Pendant plusieurs décennies, dans plusieurs villes d'Angleterre, des groupes d'hommes, pour beaucoup d'origine pakistanaise, s'en sont pris à des filles et des jeunes filles, pour la plupart blanches et issues de milieux défavorisés. Plus de cent hommes ont été condamnés et le nombre des victimes est évalué, depuis les années 1990, à plusieurs milliers.
Mais les faits semblent se poursuivre. En 2023, environ 700 infractions liées à l'exploitation sexuelle d'enfants en bande organisée ont été enregistrées, selon un rapport indépendant sur ces «grooming gangs» (gangs de pédocriminels) commandé en janvier par le gouvernement et paru lundi.

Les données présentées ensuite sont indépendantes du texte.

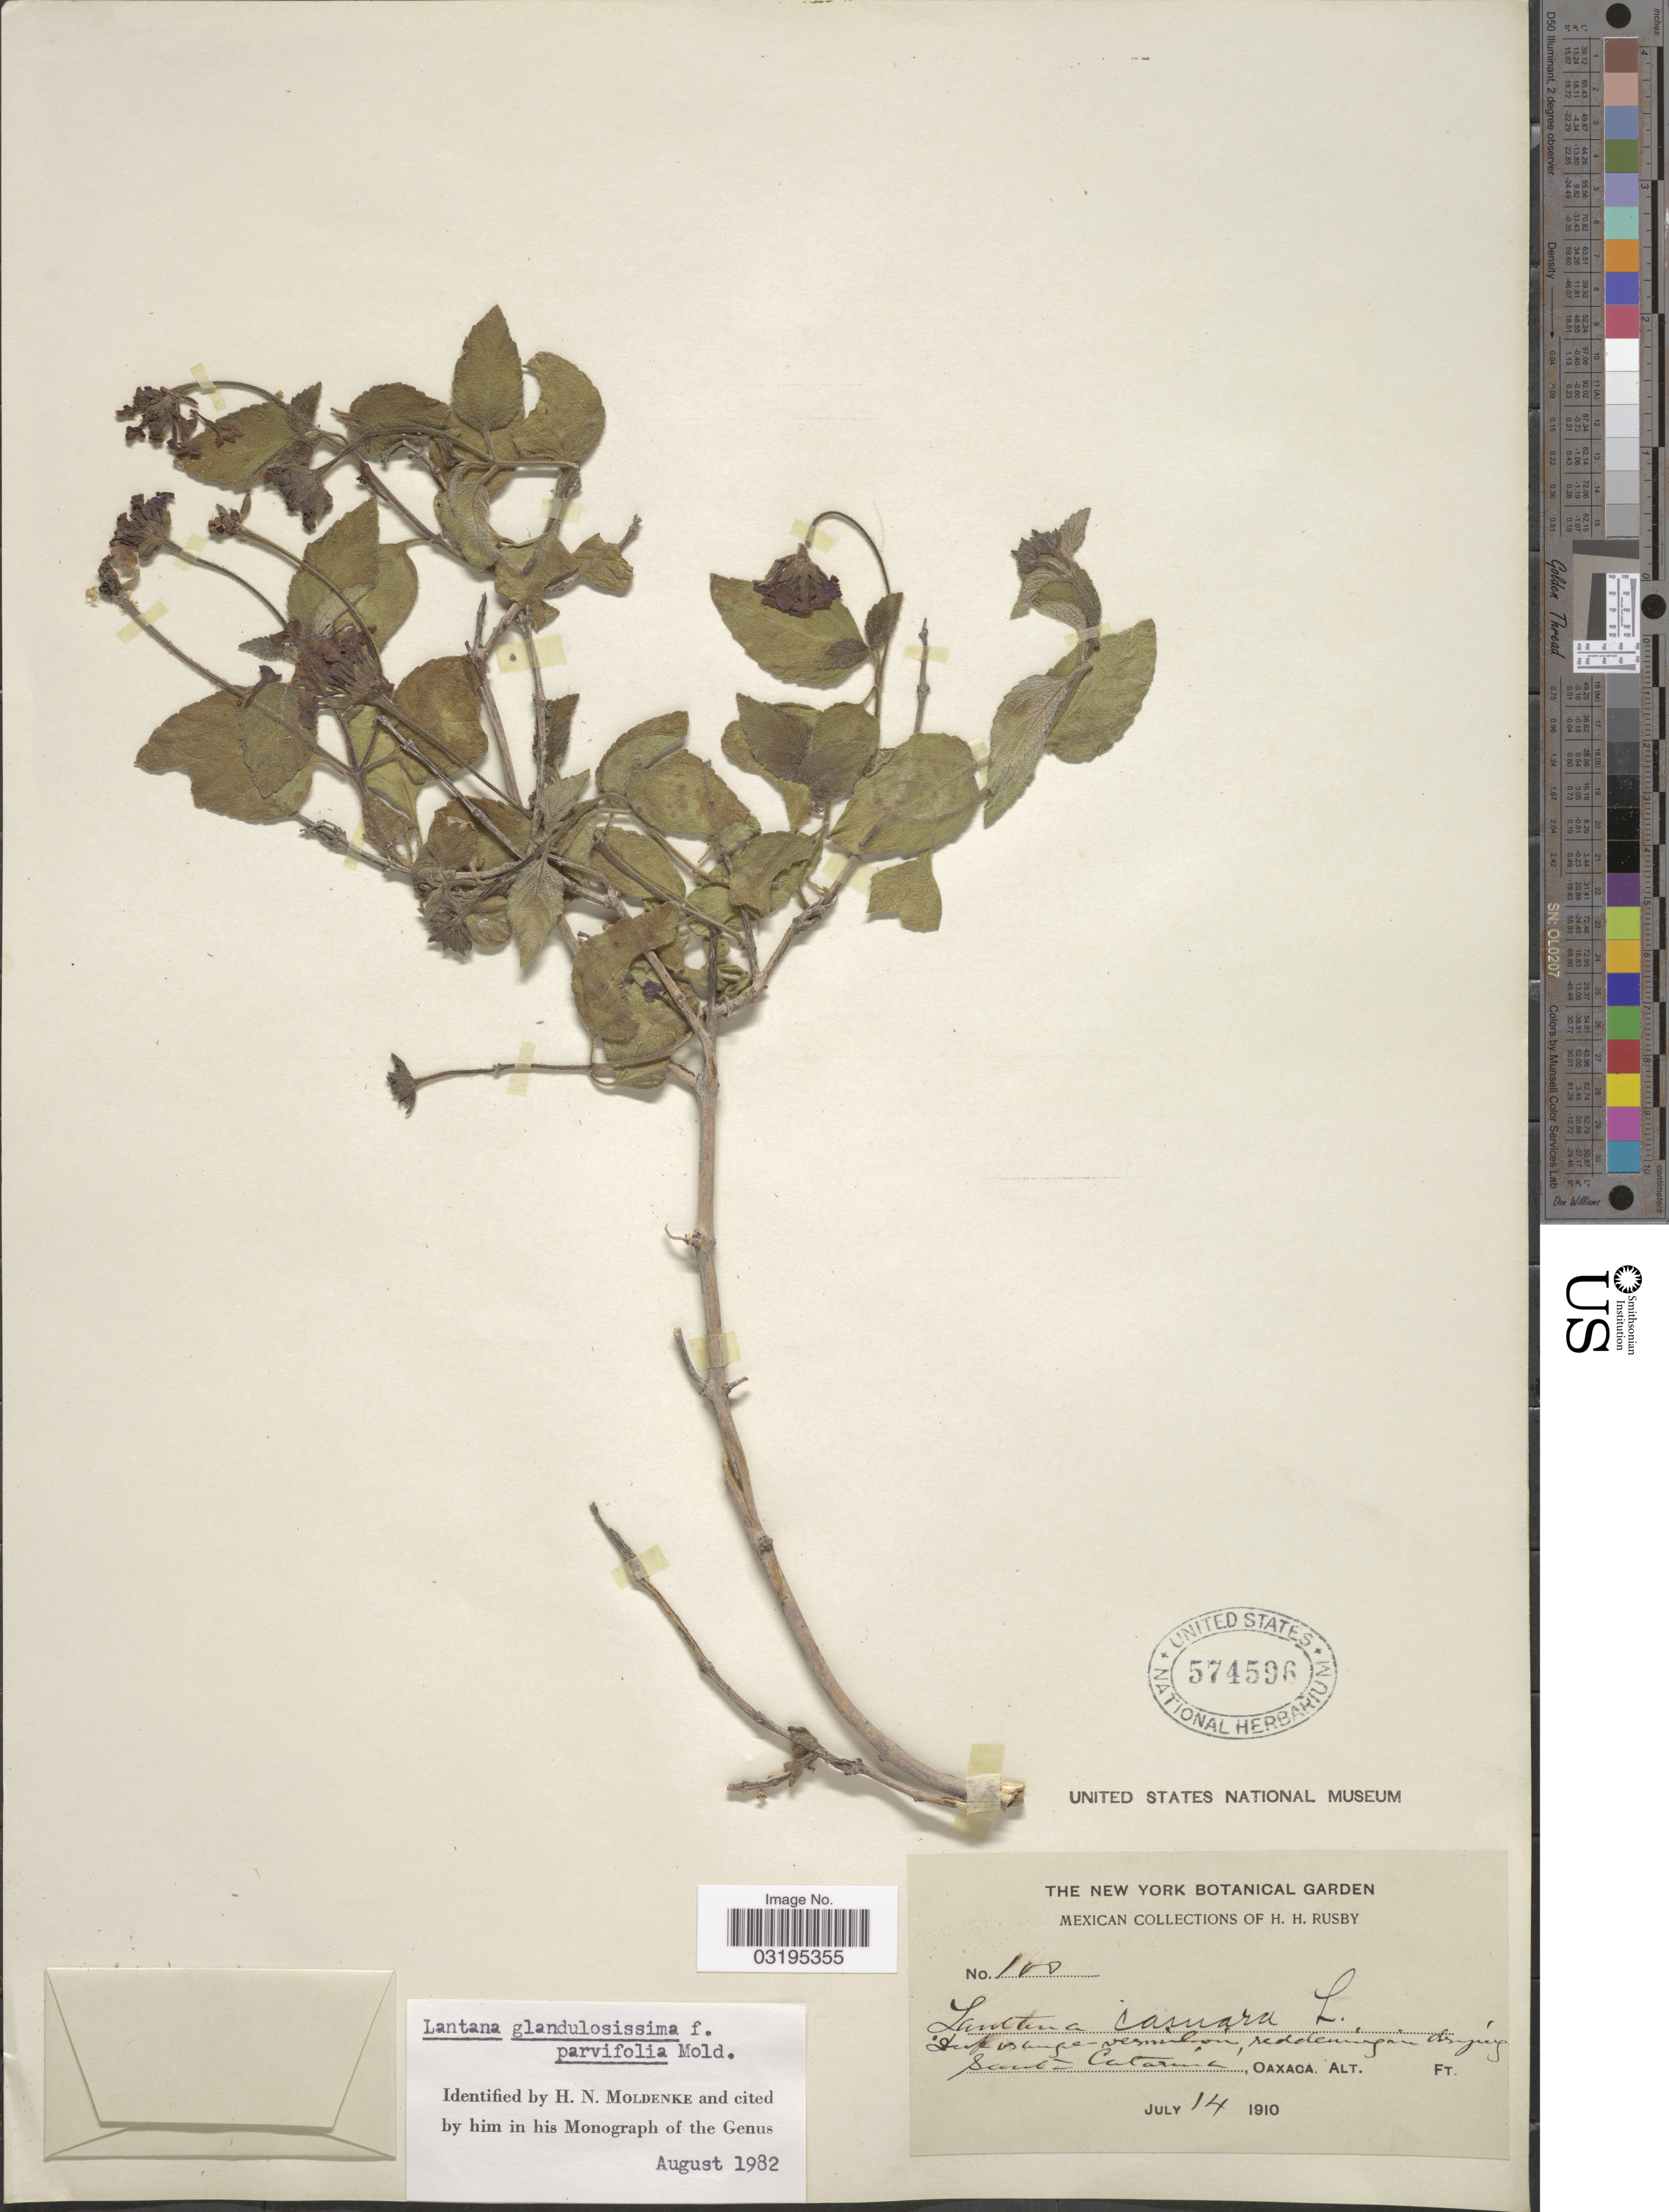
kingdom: Plantae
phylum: Tracheophyta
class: Magnoliopsida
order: Lamiales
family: Verbenaceae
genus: Lantana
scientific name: Lantana glandulosissima f. parvifolia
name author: Hayek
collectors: H. H. Rusby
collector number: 100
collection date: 1910-07-14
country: Mexico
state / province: Oaxaca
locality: Santa Catarina.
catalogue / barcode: US 574596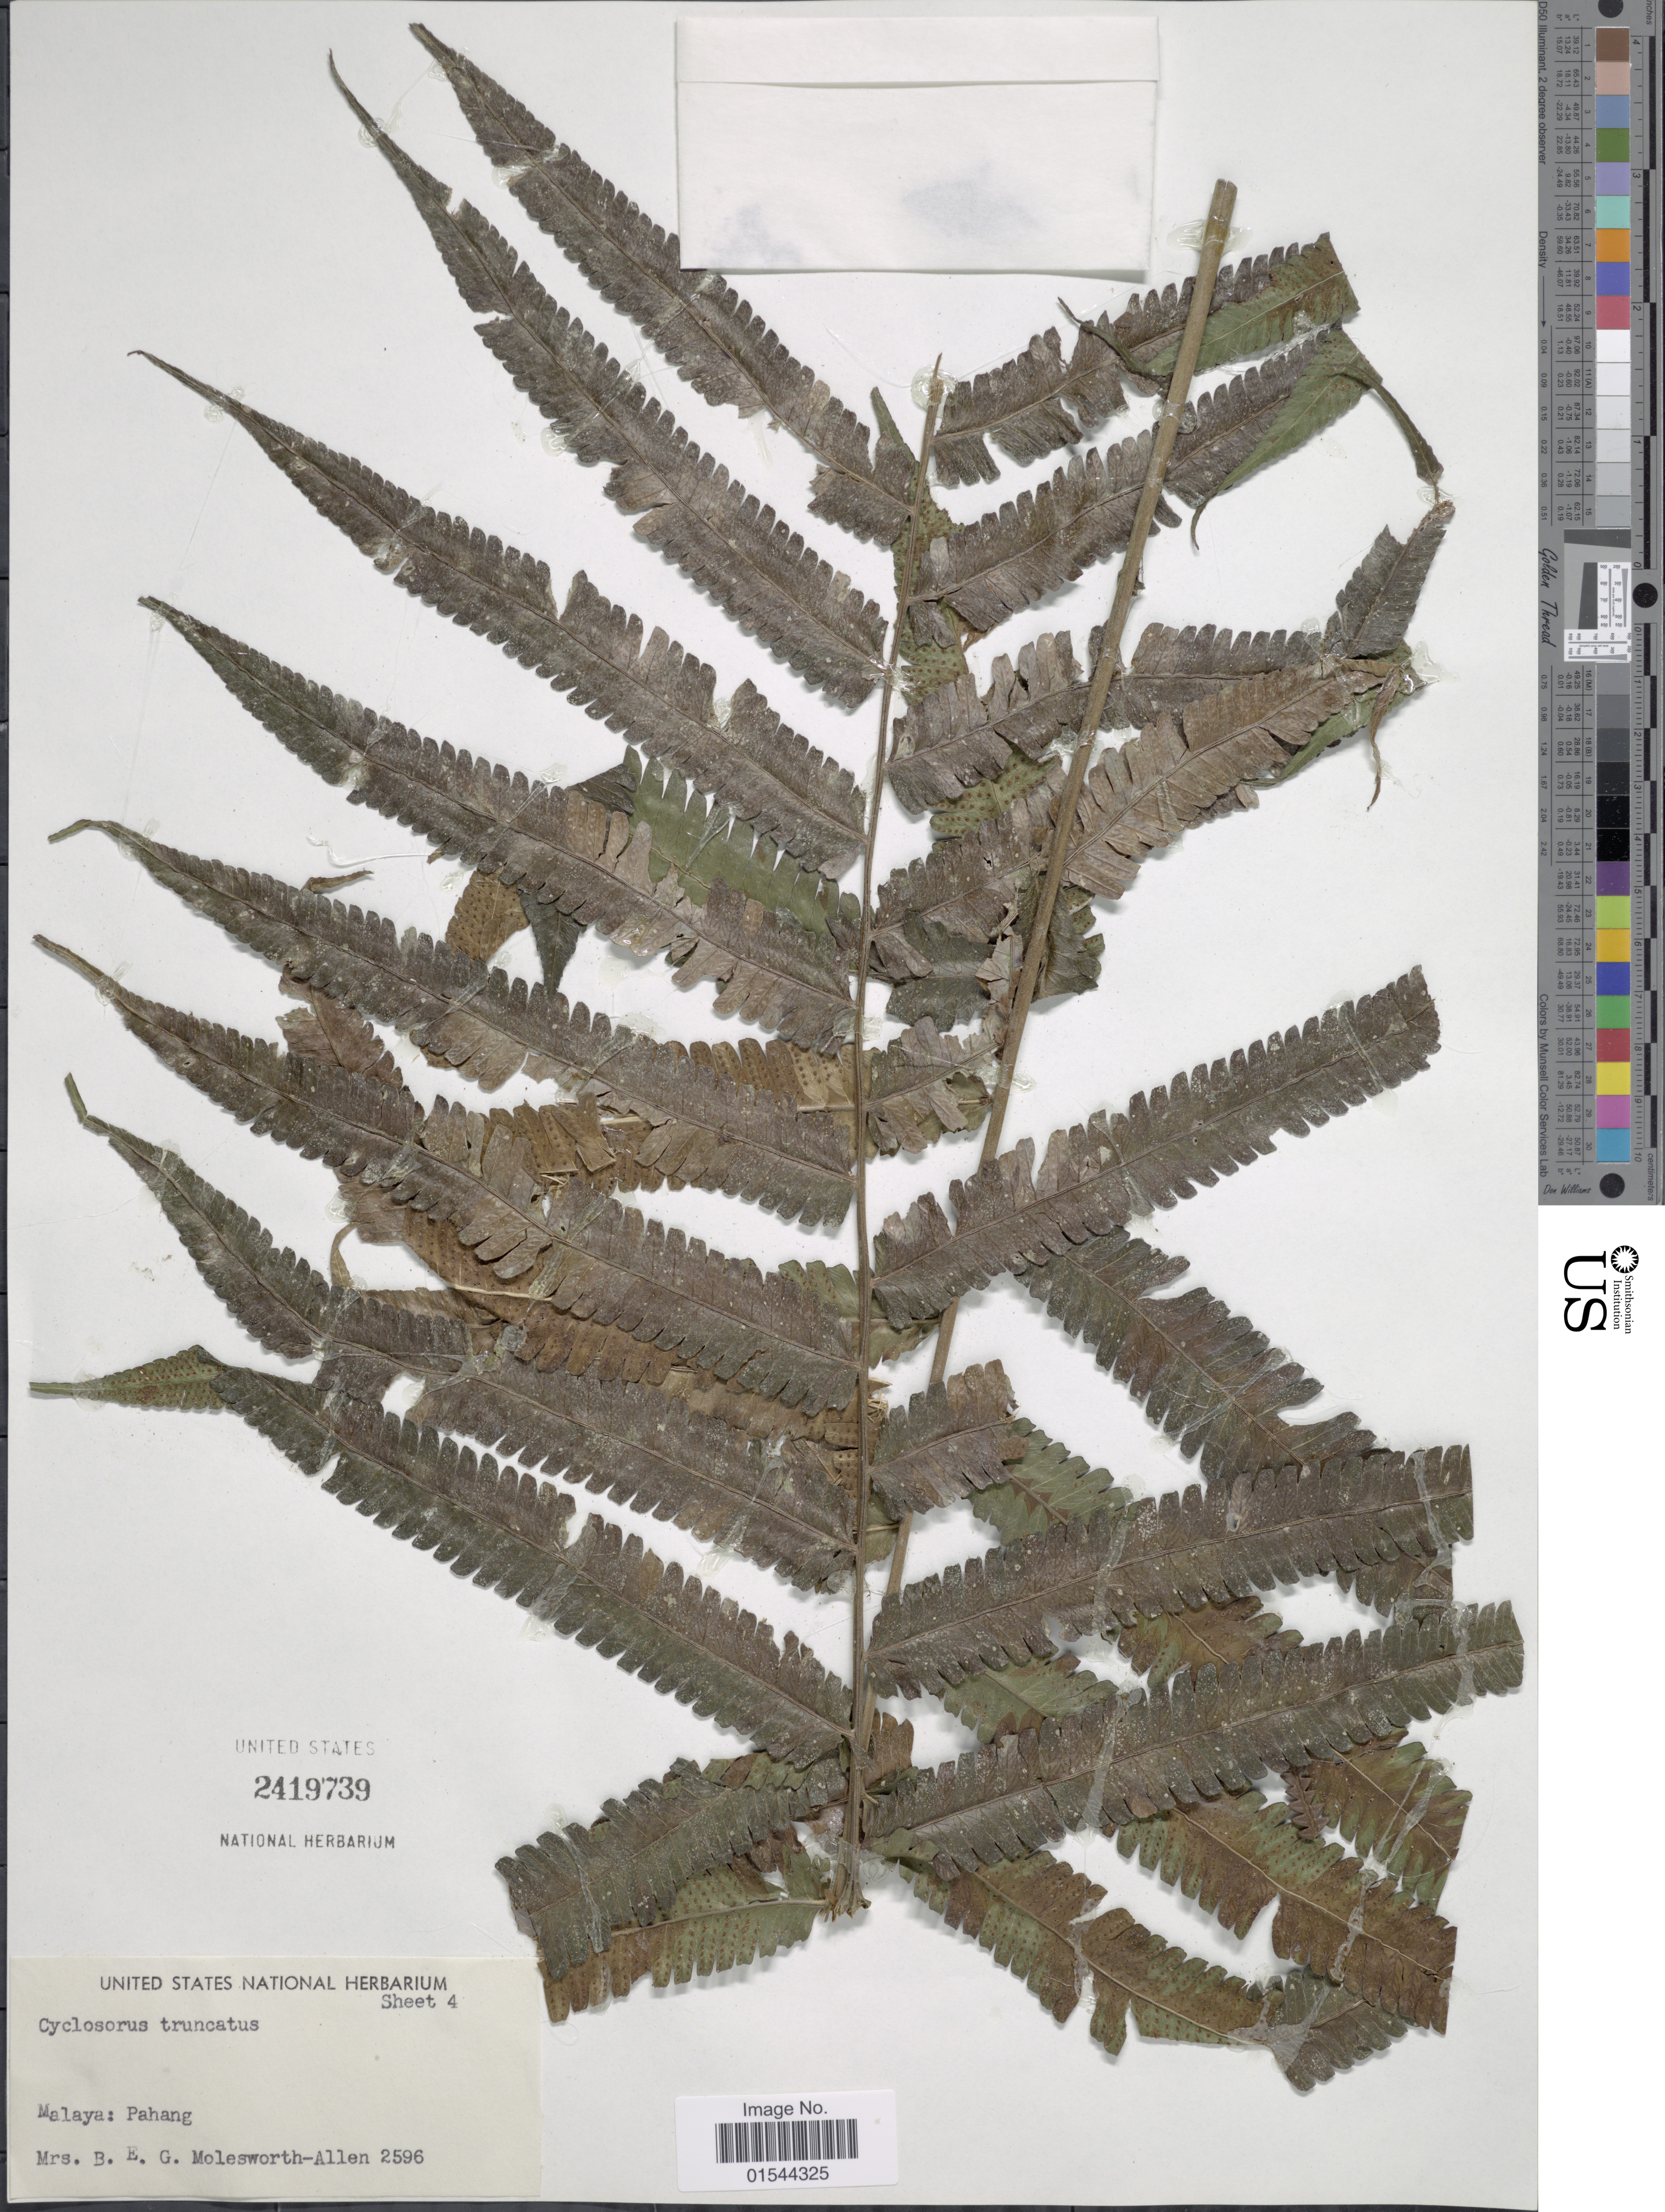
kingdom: Plantae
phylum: Tracheophyta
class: Polypodiopsida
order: Polypodiales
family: Thelypteridaceae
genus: Pneumatopteris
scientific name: Pneumatopteris truncata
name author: (Poir.) Holttum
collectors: Mrs. B. E. G. Molesworth-Allen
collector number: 2596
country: Malaysia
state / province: Pahang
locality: Malaya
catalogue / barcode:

La ministre de l'Intérieur Yvette Cooper a annoncé devant le Parlement une modification de la loi «pour garantir que les adultes qui ont des relations sexuelles avec pénétration avec un enfant de moins de 16 ans encourent une inculpation pour viol».
Le gouvernement veut aussi que les données ethniques et la nationalité des auteurs de violences sexuelles sur des enfants soient enregistrées.
La ministre travailliste a présenté «des excuses pleines et entières» aux victimes «pour la douleur et la souffrance inimaginables» qu'elles ont endurées ainsi que «pour l'échec des institutions de notre pays, pendant des décennies», à les «protéger».
«Des enfants âgées d'à peine 10 ans ont été droguées et alcoolisées, brutalement violées par des bandes d'hommes et honteusement abandonnées encore et encore par les autorités qui étaient censées les protéger et les mettre en sécurité», a rappelé Yvette Cooper.
Des forces de police ont identifié «des preuves évidentes de la surreprésentation de suspects d'origine asiatique et pakistanaise» dans ces affaires, a expliqué la ministre de l'Intérieur. Mais «des organisations ont évité ce sujet par crainte de paraître racistes ou de susciter des tensions communautaires», a critiqué la ministre.
Ce scandale des «grooming gangs» est revenu dans l'actualité début janvier, quand le milliardaire Elon Musk a accusé le Premier ministre Keir Starmer d'avoir laissé des «groupes de violeurs exploiter des jeunes filles impunément».
Cette affaire est régulièrement utilisée par l'extrême droite britannique pour dénoncer le laxisme des pouvoirs publics et une justice à deux vitesses.
Dans la seule ville de Rotherham, dans le nord de l'Angleterre, près de 1500 mineures ont été droguées, violées et sexuellement exploitées par un gang pendant seize ans, entre 1997 et 2013. Dans cette ville, près de deux tiers des pédocriminels «étaient d'origine pakistanaise et la majorité des filles étaient blanches», selon le rapport publié lundi.
Lundi toujours, trois hommes ont comparu en justice, accusés d'avoir violé une adolescente entre 2008 et 2010 à Rotherham. Et vendredi, sept autres ont été reconnus coupables des viols de deux jeunes filles de 13 ans qu'ils avaient transformées en esclaves sexuelles à Rochdale, une cité de la même région.
Pendant ce procès, le procureur a décrit les sévices subis par ces deux adolescentes cinq ans durant, entre 2001 et 2006. Elles étaient obligées d'avoir des rapports sexuels «avec plusieurs hommes le même jour», «dans des appartements vétustes, sur des matelas moisis» ou encore «dans des voitures, des parkings ou des entrepôts désaffectés». En échange, les hommes leur donnaient de la drogue, de l'alcool, des cigarettes.
L'une des deux jeunes filles, qui vivait dans un foyer pour enfants à l'époque, a raconté que les services sociaux, loin de la prendre au sérieux, l'avaient qualifiée de «prostituée».
Le Premier ministre Keir Starmer s'est finalement dit samedi favorable à une enquête nationale sur ces gangs, alors qu'il avait jusqu'à maintenant rejeté cette solution en préférant une série d'investigations locales.
Le ministère de l'Intérieur a par ailleurs annoncé dimanche le lancement d'une opération policière nationale en vue de retrouver des membres de gangs pédocriminels. Cette nouvelle opération permettra la réouverture d'enquêtes qui avaient précédemment fait l'objet d'un classement sans suite.